Based on the consensus recommendation from 8 brokerage firms, The Chefs' Warehouse Inc's (CHEF, Financial) average brokerage recommendation is currently 1.6, indicating "Outperform" status. The rating scale ranges from 1 to 5, where 1 signifies Strong Buy, and 5 denotes Sell.
Based on GuruFocus estimates, the estimated GF Value for The Chefs' Warehouse Inc (CHEF, Financial) in one year is $47.26, suggesting a downside of 23.49% from the current price of $61.77. GF Value is GuruFocus' estimate of the fair value that the stock should be traded at. It is calculated based on the historical multiples the stock has traded at previously, as well as past business growth and the future estimates of the business' performance. More detailed data can be found on the The Chefs' Warehouse Inc (CHEF) Summary page.
CHEF Key Business Developments
Release Date: April 30, 2025
- Net Sales: Increased 8.7% to $950.7 million from $874.5 million in Q1 2024.
- Specialty Sales Growth: Up 10.7% year-over-year.
- Gross Profit: Increased 7.9% to $226 million from $209.4 million in Q1 2024.
- Gross Profit Margin: Decreased by 18 basis points to 23.8%.
- Operating Income: Increased to $22.7 million from $16 million in Q1 2024.
- Net Income: $10.3 million or $0.25 per diluted share, up from $1.9 million or $0.05 per diluted share in Q1 2024.
- Adjusted EBITDA: $47.5 million, up from $40.2 million in Q1 2024.
- Total Liquidity: $278.9 million, including $116.5 million in cash.
- Net Debt: Approximately $535.2 million with a net debt to adjusted EBITDA ratio of 2.4 times.
- Full Year 2025 Guidance: Net sales estimated between $3.96 billion and $4.04 billion; gross profit between $954 million and $976 million; adjusted EBITDA between $234 million and $246 million.

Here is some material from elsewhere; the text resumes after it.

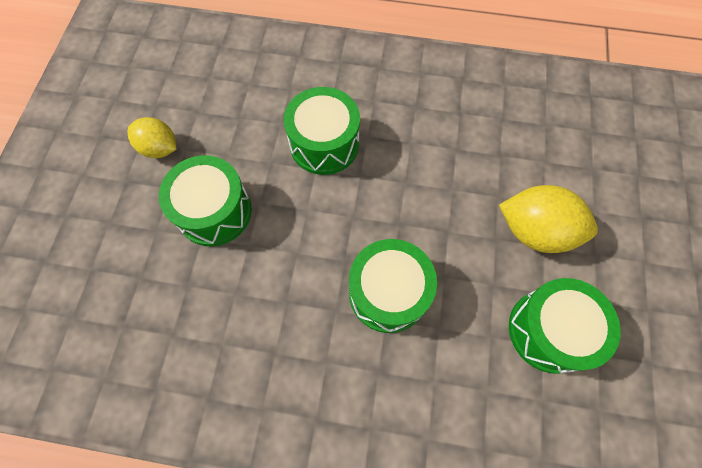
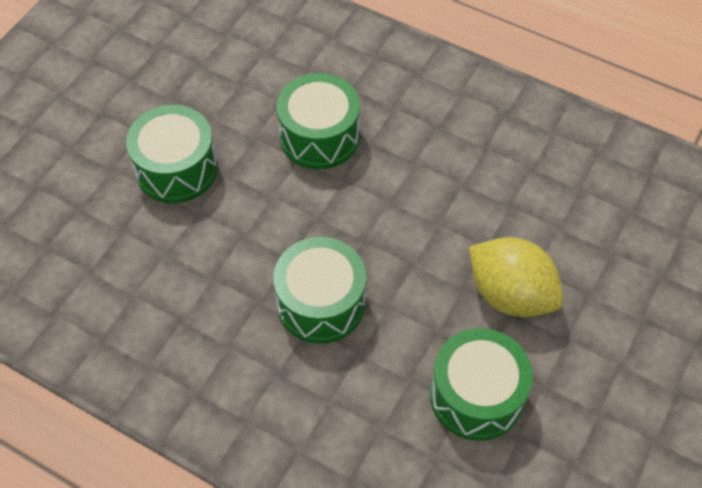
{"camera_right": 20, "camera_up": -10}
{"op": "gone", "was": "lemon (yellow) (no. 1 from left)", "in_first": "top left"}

For the complete transcript of the earnings call, please refer to the full earnings call transcript.
Positive Points
- The Chefs' Warehouse Inc (CHEF, Financial) reported an 8.7% increase in net sales for the first quarter of 2025, reaching $950.7 million.
- Specialty sales grew by 10.7% over the prior year, driven by unique customer growth and increased placement and specialty case growth.
- The company achieved a 7.9% increase in gross profit to $226 million compared to the first quarter of 2024.
- Digital platform adoption is improving, with 58% of customers ordering online through domestic specialty locations, up from 56% at the end of 2024.
- The Chefs' Warehouse Inc (CHEF) maintained strong liquidity with $278.9 million, including $116.5 million in cash and $162.4 million available under its ABL facility.
Negative Points
- Gross profit margins decreased by approximately 18 basis points to 23.8% compared to the previous year.
- The company experienced a 0.7% reduction in year-over-year sales due to the attrition of certain low-margin noncore customer business.
- Center-of-the-plate category gross margins decreased by approximately 83 basis points year-over-year.
- Selling, general, and administrative expenses increased by 6.5% to $202.8 million, driven by higher costs associated with compensation, benefits, and facility investments.
- The company faces ongoing risks and uncertainties related to tariffs and input costs, which could impact future financial performance.